— Assignment —
Print every record exactly, but leave out the pictures.

— Source information —
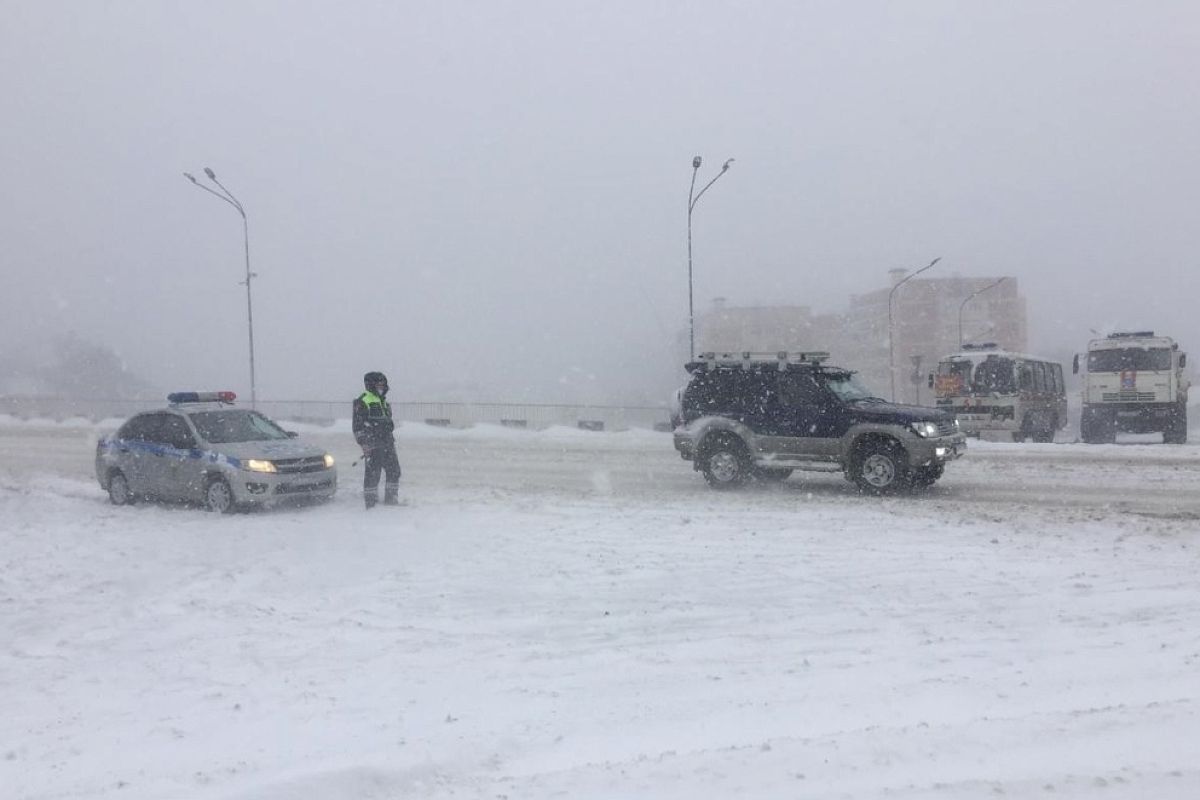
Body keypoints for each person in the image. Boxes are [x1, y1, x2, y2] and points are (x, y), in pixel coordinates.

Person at [352, 371, 401, 508]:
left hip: (388, 443)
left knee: (394, 471)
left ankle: (391, 500)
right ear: (370, 385)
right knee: (373, 475)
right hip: (372, 444)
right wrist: (364, 443)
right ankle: (371, 504)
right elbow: (357, 427)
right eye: (379, 384)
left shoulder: (383, 402)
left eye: (383, 384)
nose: (381, 387)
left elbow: (386, 421)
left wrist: (389, 426)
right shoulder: (362, 401)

— Response —
Body keypoints for each person in the image. Boxes are [x1, y1, x2, y2] and points are (x, y), in pixel coordinates.

Person at [352, 371, 401, 508]:
left hip: (388, 443)
left knee: (394, 471)
left ankle: (391, 500)
right ear: (370, 385)
right knee: (373, 475)
right hip: (372, 444)
right wrist: (364, 443)
right ankle: (371, 504)
right elbow: (357, 427)
right eye: (379, 384)
left shoulder: (383, 402)
left eye: (383, 384)
nose: (381, 387)
left elbow: (386, 421)
left wrist: (389, 426)
right shoulder: (362, 401)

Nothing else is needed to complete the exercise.